Antibodies are outstanding tools for biomedical research and essential components of a myriad of diagnostic tests. They are also the largest and fastest growing source of new drugs. The vast majority of therapeutic antibodies are made using recombinant DNA technology, which has enabled the engineering of specific functions and the reduction or elimination of undesirable side-effects. However, protein engineering has largely been ignored during the development of antibodies for diagnostics and research, where most are still made by immunising goats or rabbits (“polyclonal” antibodies) or using hybridoma cells (“monoclonal” antibodies).
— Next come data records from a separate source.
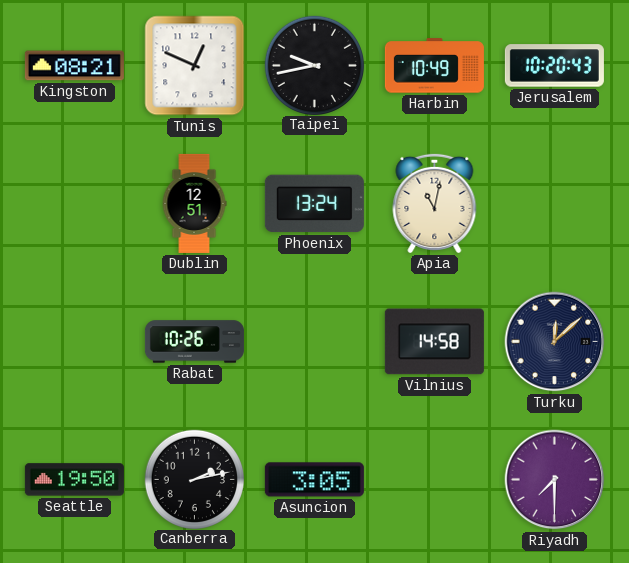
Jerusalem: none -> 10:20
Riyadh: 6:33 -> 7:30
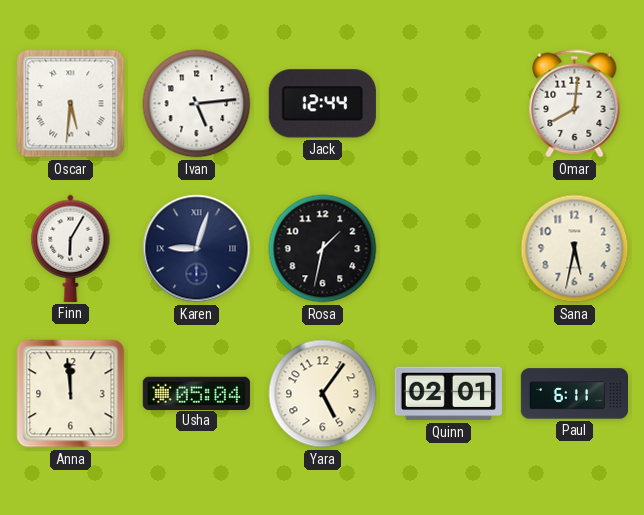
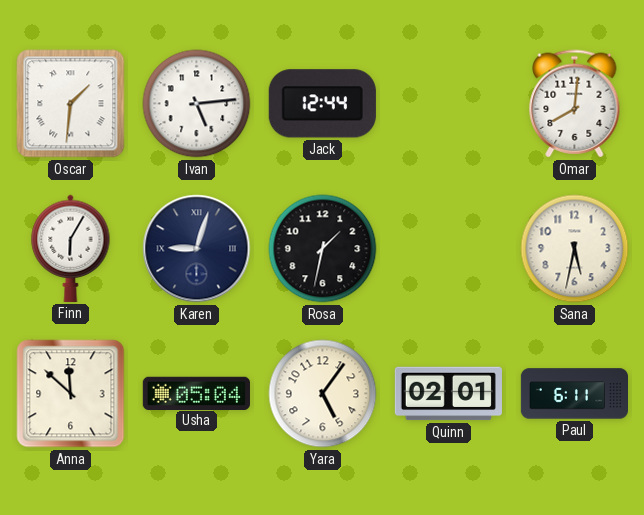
Oscar: 5:31 -> 1:31
Anna: 11:59 -> 11:52
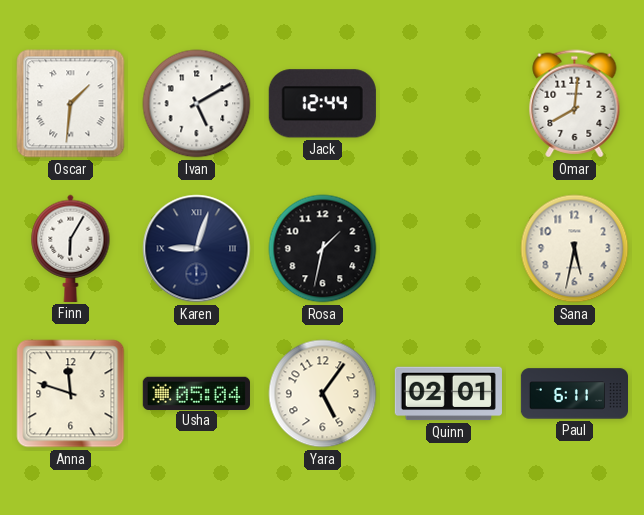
Ivan: 5:14 -> 5:10
Anna: 11:52 -> 11:48
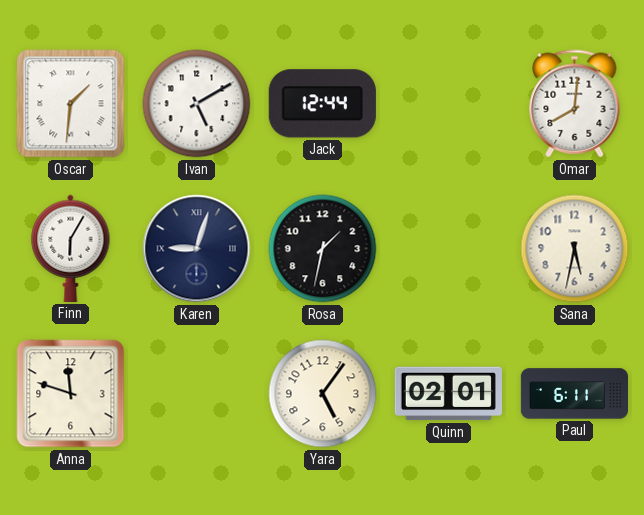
Usha: 05:04 -> none
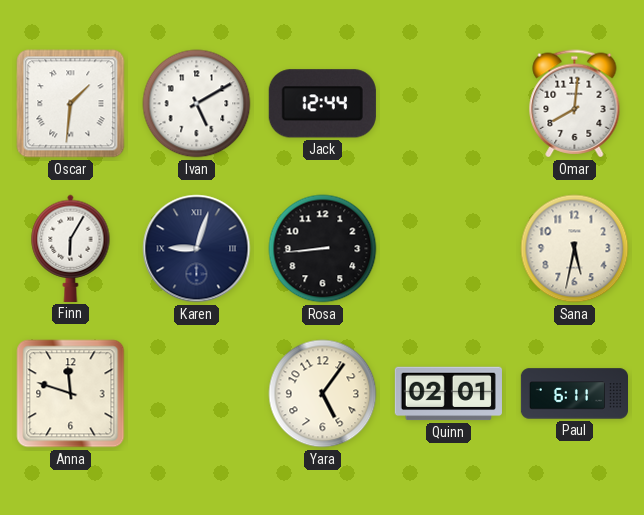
Rosa: 1:32 -> 8:44
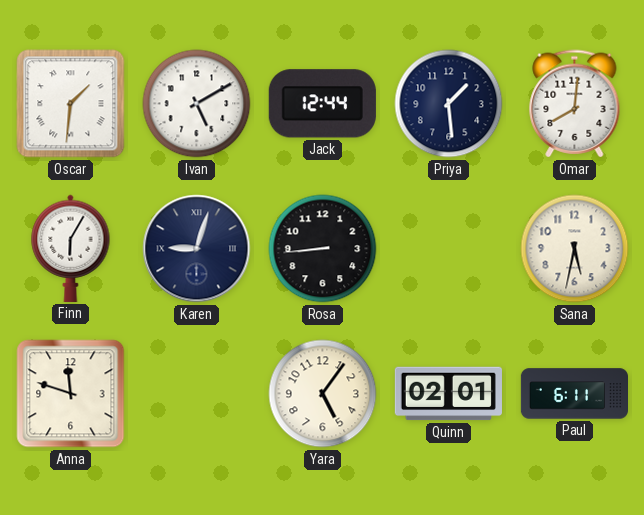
Priya: none -> 1:29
Absolute Antibody Ltd was founded in Oxford, UK, in August 2012, with the vision that all antibody users should be able to use recombinant antibodies, which are absolutely defined by their amino acid sequence. This view gained support in 2015 with a Comment in Nature magazine by Bradbury and Pluckthun (+110 co-signatories) – “Reproducibility: Standardize antibodies used in research“. Rather than creating entirely new antibodies (or antibody-like molecules), we are building a catalog by taking existing antibodies (often from hybridomas) then manufacturing them in a superior way and improving their usefulness by engineering. For more information, check out our introductory video.
The company achieves this through the use of proprietary vectors (pUV™), transient transfection of a high-yielding mammalian cell line (HEXpress™) and a universal purification platform. In this way 100s of mgs can be produced within two weeks and it allows Antibody Engineering, e.g. rapid reformatting or generation of unusual formats like Fc Silent™, bi-specific antibodies, recombinant Fab and Fab2 (AbFab2™) fragments.
Antibody sequencing, manufacturing and engineering services are offered to all antibody users and the ever-growing antibody catalog already includes 30 research-grade biosimilars, as well as recombinant versions of “classics” (e.g. anti-F4/80 [Cl:3A-1], anti-phosphotyrosine [PY20] and anti-c-myc [9E10]).